Quadrant warning: this article contains a few! But, as I experience more agile implementation and team dynamics, the correlation of these models is (in my view) clear, and an essential principle of the success of agility in any project, organisation or system.
Quadrant 1 – Skill / Will
Skill / Will is a well-known people management model originating from Hershey and Blanchard (Situational Leadership) in the 60s. Simply put, this model plots people against a horizontal Skill and vertical Will axis, providing a route for how to get the best from them.
- High Skill, High Will: A person with high Skill for a task/role and a high Will to get on with it should be allowed to act freely (be delegated to, have autonomy).

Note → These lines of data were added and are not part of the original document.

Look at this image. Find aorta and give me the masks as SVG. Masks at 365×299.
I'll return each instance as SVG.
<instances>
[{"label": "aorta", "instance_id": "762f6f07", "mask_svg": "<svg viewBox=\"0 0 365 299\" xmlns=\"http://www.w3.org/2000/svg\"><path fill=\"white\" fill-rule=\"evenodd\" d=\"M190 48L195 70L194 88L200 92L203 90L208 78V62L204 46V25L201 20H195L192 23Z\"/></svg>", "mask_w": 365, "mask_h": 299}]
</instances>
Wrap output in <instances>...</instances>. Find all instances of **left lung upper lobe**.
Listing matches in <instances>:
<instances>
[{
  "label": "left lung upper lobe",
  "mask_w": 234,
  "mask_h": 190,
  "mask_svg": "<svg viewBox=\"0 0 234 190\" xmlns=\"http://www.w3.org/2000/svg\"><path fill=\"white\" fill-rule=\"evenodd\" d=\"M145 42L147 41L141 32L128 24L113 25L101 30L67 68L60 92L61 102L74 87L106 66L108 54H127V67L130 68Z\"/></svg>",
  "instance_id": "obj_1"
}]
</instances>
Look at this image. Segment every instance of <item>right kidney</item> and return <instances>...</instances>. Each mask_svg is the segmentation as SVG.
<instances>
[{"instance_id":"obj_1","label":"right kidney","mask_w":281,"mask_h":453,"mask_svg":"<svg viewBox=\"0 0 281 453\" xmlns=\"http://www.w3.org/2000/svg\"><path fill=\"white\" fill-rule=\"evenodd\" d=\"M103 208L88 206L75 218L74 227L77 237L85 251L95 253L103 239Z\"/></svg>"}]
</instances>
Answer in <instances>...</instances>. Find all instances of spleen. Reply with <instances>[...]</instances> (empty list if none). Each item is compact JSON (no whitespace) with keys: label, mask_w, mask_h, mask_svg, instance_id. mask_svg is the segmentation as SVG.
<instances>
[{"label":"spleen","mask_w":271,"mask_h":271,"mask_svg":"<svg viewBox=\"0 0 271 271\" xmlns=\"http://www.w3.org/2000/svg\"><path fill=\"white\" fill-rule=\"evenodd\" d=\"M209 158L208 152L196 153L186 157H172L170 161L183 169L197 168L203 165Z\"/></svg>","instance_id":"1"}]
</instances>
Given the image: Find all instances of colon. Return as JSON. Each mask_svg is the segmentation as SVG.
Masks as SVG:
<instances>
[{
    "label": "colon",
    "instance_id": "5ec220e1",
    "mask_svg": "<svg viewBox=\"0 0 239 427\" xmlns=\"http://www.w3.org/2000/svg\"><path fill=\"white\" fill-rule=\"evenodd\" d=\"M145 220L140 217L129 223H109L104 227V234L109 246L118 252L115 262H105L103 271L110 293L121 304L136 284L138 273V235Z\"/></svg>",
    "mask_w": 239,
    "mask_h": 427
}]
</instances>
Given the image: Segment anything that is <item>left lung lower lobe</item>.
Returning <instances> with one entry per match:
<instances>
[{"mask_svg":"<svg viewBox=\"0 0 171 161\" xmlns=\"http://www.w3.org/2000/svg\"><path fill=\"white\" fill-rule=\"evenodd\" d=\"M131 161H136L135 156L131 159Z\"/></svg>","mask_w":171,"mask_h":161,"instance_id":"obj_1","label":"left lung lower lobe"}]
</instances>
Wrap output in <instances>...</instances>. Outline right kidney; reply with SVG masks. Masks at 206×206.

- Low Skill, Low Will: A person with low Skill and low Will needs direction and management, say on a task level.
- High Skill, Low Will: A person will need engagement and encouragement. To get the best result: excite them.
- Low Skill, High Will: A person with all the Will but no Skill needs guidance, perhaps training and tuition to get the best result.
See http://primarygoals.com/teams/general/skill-will-matrix/ as one more detailed explanation – there are many!
Quadrant 2 – Trust-Ownership Model
This quadrant comes from the book “The Agile Culture: Leading through Trust and Ownership” (read this book!), talking here about the way we should organise to succeed in today’s marketplace: “unleashing the talent of every person in the organization and focusing them on shared ideas that generate meaningful business value and by trusting them.”
The model describes the cultural state to create this – Energy and Innovation – and the antithesis, a cultural state of Command and Control that diminishes ownership and fails to trust.
Quadrant 3 – Skill Will & Trust-Ownership?
These diagrams very much correlate for me and absolutely align to the successes and failures that I’ve seen in agile teams. Agile thinking cannot be truly successful without trust and the right environment that cultivates learning and eliminates blame, but if we don’t also match this with the right team of people that have the skill and will to take ownership (it can’t be given) we can also get a poor result.
To illustrate, imagine a high-skill, high-will team. You’ve put your best, most collegiate and capable people together, and almost without trying they’ve got hooked by the vision of the team’s target. They should be able to fly through a create great results. If the organisation’s culture is command & control however, and activity in the team is directed (rather than inspired), inevitably creativity is stifled, people are disempowered and ownership drops.
And the inverse, imagine a low-skill, low-will team. They’re not clear why they’re together and don’t feel like it’s their responsibility to find out. If the organisation’s culture is ownership and trust based, the group will flounder without significant external support.
So, what?
The truth in most teams is that we have a mix of positions on the skill/will quadrant, regardless of our culture. So, what can we do to enable teams and make sure we’re heading up and right on the quadrant?
First, I think recognising this helps – failure is much more likely than success in early agile implementation, and that’s an important part of it. You must be able to embrace and learn effectively from failure – there will always be improvements to be made.
Second, for teams, I recognise two key roles (or responsibilities) as key.
- Someone to help energise the team (typically this can be a Product Owner role, but it needn’t be). High-will people will amplify this too – helping people to realise why the team’s work is so valuable.
- Someone to help to identify and coach skills, encourage training and even direct some tasks to bring people on. Typically, this is therefore a senior engineer, delivery manager or other high-skill person.
Third, think hard about this when you hire people. Alongside technical competency, test for autonomy and readiness: Where have candidates taken ownership for the world around them? How have they identified and helped to develop the skills of others? How have they inspired people with a great idea? When have they motivated others (this isn’t a manager-only action!)? When did they recognise this happening to them and what impact did it have?